И в тот же миг я перестаю быть ему нужен, интерес его ко мне иссякает. Про пионеров — скучно. Он отворачивается и бежит вприпрыжку, толкая перед собой это кресло на велосипедных колесах, потом невероятным образом обгоняет его и на ходу успевает вспрыгнуть и усесться. Я только охаю, грожу ему издали, он ухмыляется и уходит в палату.
И снова ординаторская, сбитое шерстяное одеяло, подушка. Ложусь, чувствуя бесконечную пустоту, знобит, я сплю и не сплю, просто лежу с закрытыми глазами, вслушиваясь в звуки ночи, а в ушах все тот же крик: «Не хо-о-чу-у-у!»,
По потолку время от времени пробегают светлые пятна, иногда оранжевыми и синими вспышками отмечается прибытие очередной «скорой». Девять лет я здесь, но так и не привык к этим ночам острой тревоги, к этим потокам «скорых», несущихся сюда со всех концов огромного ночного города. Здесь слишком высока плотность боли и тревоги на квадратный сантиметр, я это чувствую всегда, особенно сильно ночами. Здесь замкнуты все круги — от приемного для рожениц до далекого, приземистого, задвинутого на самый край больничной территории двадцать четвертого корпуса. И, как всегда, в эти ночи мне ломит виски от напряжения, что исходит из каждого окна, из широких проемов операционных. Я сжимаюсь на кровати — меня придавливает этими тысячами атмосфер боли, страха, надежд, счастья.

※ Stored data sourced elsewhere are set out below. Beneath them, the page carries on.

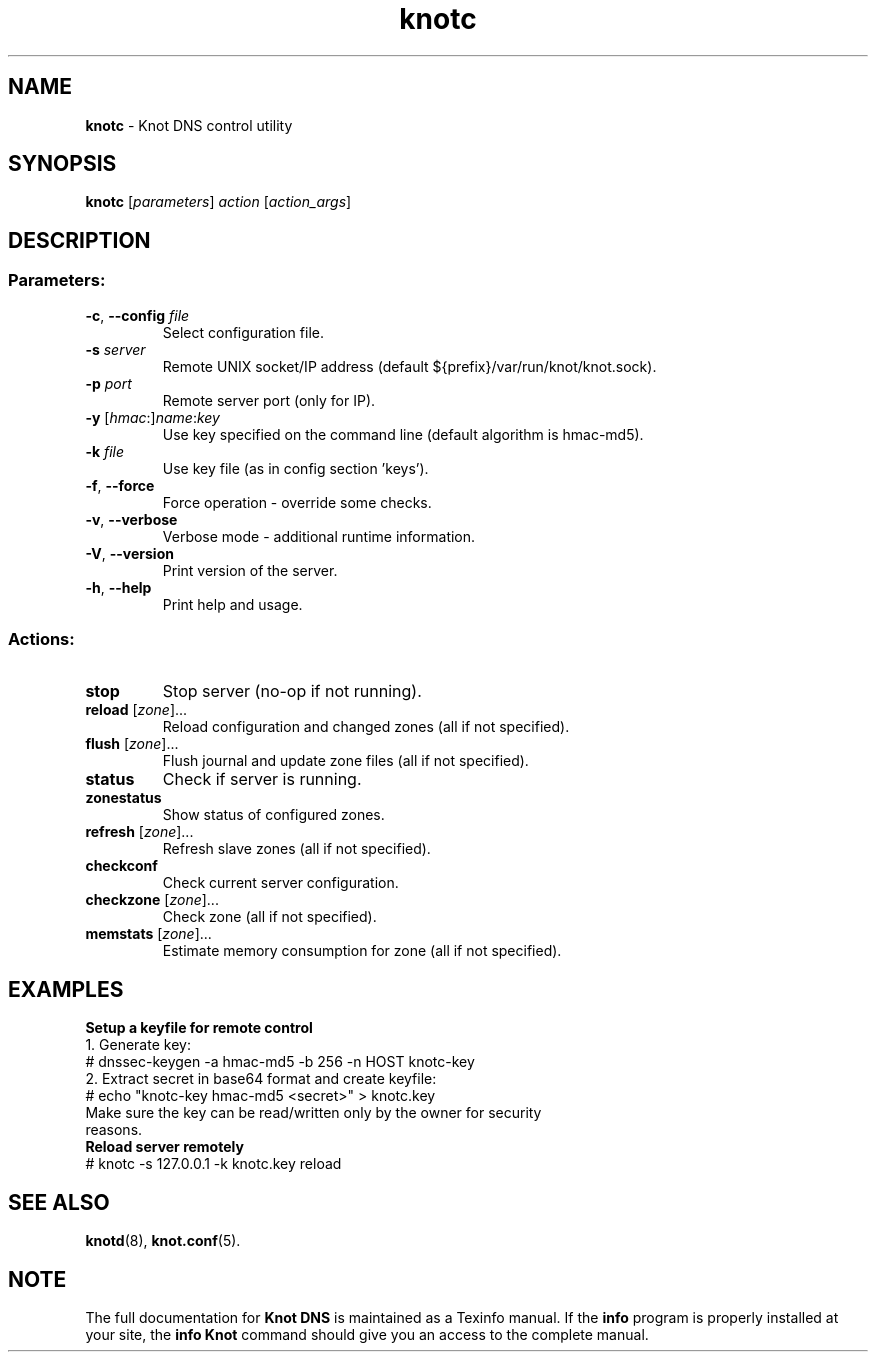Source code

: .TH knotc "8" "2015-04-10" "CZ.NIC Labs" "Knot DNS, version 1.6.3-rosedb"
.SH NAME
.B knotc
\- Knot DNS control utility
.SH SYNOPSIS
.B knotc
[\fIparameters\fR] \fIaction\fR [\fIaction_args\fR]
.SH DESCRIPTION
.SS "Parameters:"
.TP
\fB\-c\fR, \fB\-\-config\fR \fIfile\fR
Select configuration file.
.TP
\fB\-s\fR \fIserver\fR
Remote UNIX socket/IP address (default ${prefix}/var/run/knot/knot.sock).
.TP
\fB\-p\fR \fIport\fR
Remote server port (only for IP).
.TP
\fB\-y\fR [\fIhmac\fR:]\fIname\fR:\fIkey\fR
Use key specified on the command line (default algorithm is hmac\-md5).
.TP
\fB\-k\fR \fIfile\fR
Use key file (as in config section 'keys').
.TP
\fB\-f\fR, \fB\-\-force\fR
Force operation \- override some checks.
.TP
\fB\-v\fR, \fB\-\-verbose\fR
Verbose mode \- additional runtime information.
.TP
\fB\-V\fR, \fB\-\-version\fR
Print version of the server.
.TP
\fB\-h\fR, \fB\-\-help\fR
Print help and usage.
.SS "Actions:"
.TP
\fBstop\fR
Stop server (no\-op if not running).
.TP
\fBreload\fR [\fIzone\fR]...
Reload configuration and changed zones (all if not specified).
.TP
\fBflush\fR [\fIzone\fR]...
Flush journal and update zone files (all if not specified).
.TP
\fBstatus\fR
Check if server is running.
.TP
\fBzonestatus\fR
Show status of configured zones.
.TP
\fBrefresh\fR [\fIzone\fR]...
Refresh slave zones (all if not specified).
.TP
\fBcheckconf\fR
Check current server configuration.
.TP
\fBcheckzone\fR [\fIzone\fR]...
Check zone (all if not specified).
.TP
\fBmemstats\fR [\fIzone\fR]...
Estimate memory consumption for zone (all if not specified).
.SH EXAMPLES
.TP
.B Setup a keyfile for remote control
.TP
1. Generate key:
.TP
# dnssec\-keygen \-a hmac\-md5 \-b 256 \-n HOST knotc\-key
.TP
2. Extract secret in base64 format and create keyfile:
.TP
# echo "knotc\-key hmac\-md5 <secret>" > knotc.key
.TP
Make sure the key can be read/written only by the owner for security reasons.
.TP
.B Reload server remotely
.TP
# knotc \-s 127.0.0.1 \-k knotc.key reload
.SH "SEE ALSO"
.BR knotd (8),
.BR knot.conf (5).
.SH NOTE
The full documentation for \fBKnot DNS\fR is maintained
as a Texinfo manual. If the \fBinfo\fR program is properly
installed at your site, the \fBinfo\ Knot\fR command should
give you an access to the complete manual.
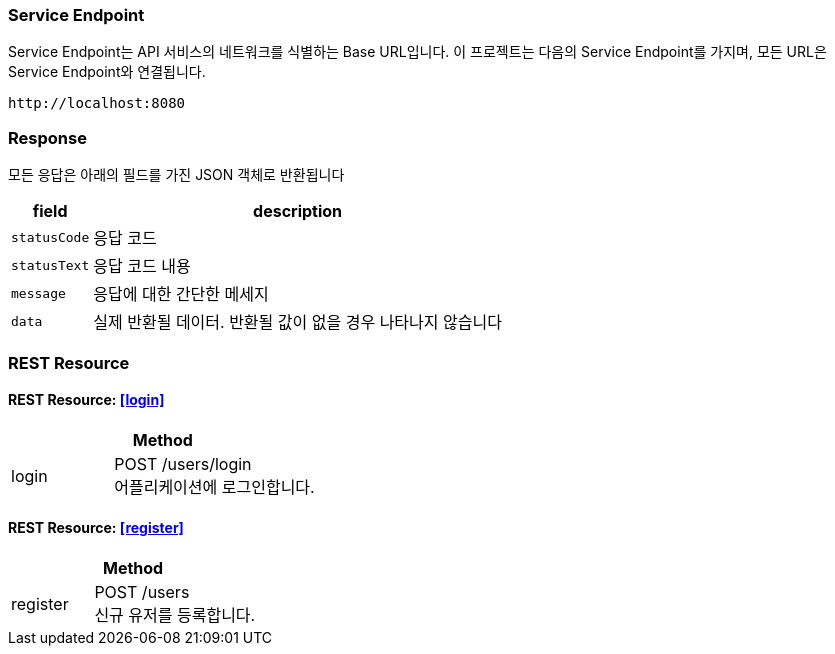 === Service Endpoint

Service Endpoint는 API 서비스의 네트워크를 식별하는 Base URL입니다.
이 프로젝트는 다음의 Service Endpoint를 가지며, 모든 URL은 Service Endpoint와 연결됩니다.

[source,http,options="nowrap"]
----
http://localhost:8080
----

=== Response

모든 응답은 아래의 필드를 가진 JSON 객체로 반환됩니다

[%autowidth]
|===
| field | description

| `statusCode`
| 응답 코드

| `statusText`
| 응답 코드 내용

| `message`
| 응답에 대한 간단한 메세지

| `data`
| 실제 반환될 데이터. 반환될 값이 없을 경우 나타나지 않습니다
|===

=== REST Resource

==== REST Resource: <<login>>

[cols="1,2"]
|===
2+| Method

| login
| POST /users/login +
어플리케이션에 로그인합니다.
|===

==== REST Resource: <<register>>

[cols="1,2"]
|===
2+| Method

| register
| POST /users +
신규 유저를 등록합니다.
|===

А ветви деревьев за окном качаются из стороны в сторону на фоне чуть светящегося ночного неба, качаются, качаются, и снова синие вспышки по потолку.
Лежать бы так долго-долго, ловя и продлевая каждый миг этой холодной неподвижности.
В тумбе письменного стола — книги.
Я знаю — там ответы, мысли, к которым надо снова и снова приходить по спирали своего блуждания по жизни — все выше и выше, год за годом, все сложней, виток за витком, но до чего же трудно идти на балы, охотиться и толковать с умными крестьянами, зная, что сейчас рядом гаснет свет чьей-то судьбы, полный неутолимого ожидания счастья. Ну вот, старик этот. Значит, так и никак иначе должны были десятки лет складываться обстоятельства, чтобы лежать ему сейчас в холле, под пальмой, в темноте навсегда, а сколько, верно, было всего, сколько мук было принято, сколько водочки выпито, сколько слез удержано в горле с того дня, как окунал его, орущего и голого, бело-голубой батюшка в серебряную купель, в святую воду, отгонял и заклинал нечистого, дабы никогда не касался малой души сей… Ну и что же? Один, темнота, некий исполненный завет, валенки в больничном цейхгаузе, стук холодильников, все тот же крест на груди и скорый неизбежный конец.
Уже светлое утро за окном, когда меня будит телефонный звонок.
— Александр Павлович! Это Юрий Михайлович… Просит вас…
Ну — так. Всё понятно.
И я тут же мысленно прикидываю, как поеду в утренних поездах метро, как поднимусь домой, сброшу пальто, мама даст завтрак и заведется у нас обычный нескончаемый разговор, от которого мы оба так давно устали, но я буду слушать ее, отрываясь от телевизора, буду отвечать, потом разговор раскрутится, станет горьким, будут задеты и ее и моя болевые точки, — мы разойдемся по комнатам, потом улыбнемся друг другу, дадим слово впредь прощать друг другу все, а через полчаса уже забудем об этом.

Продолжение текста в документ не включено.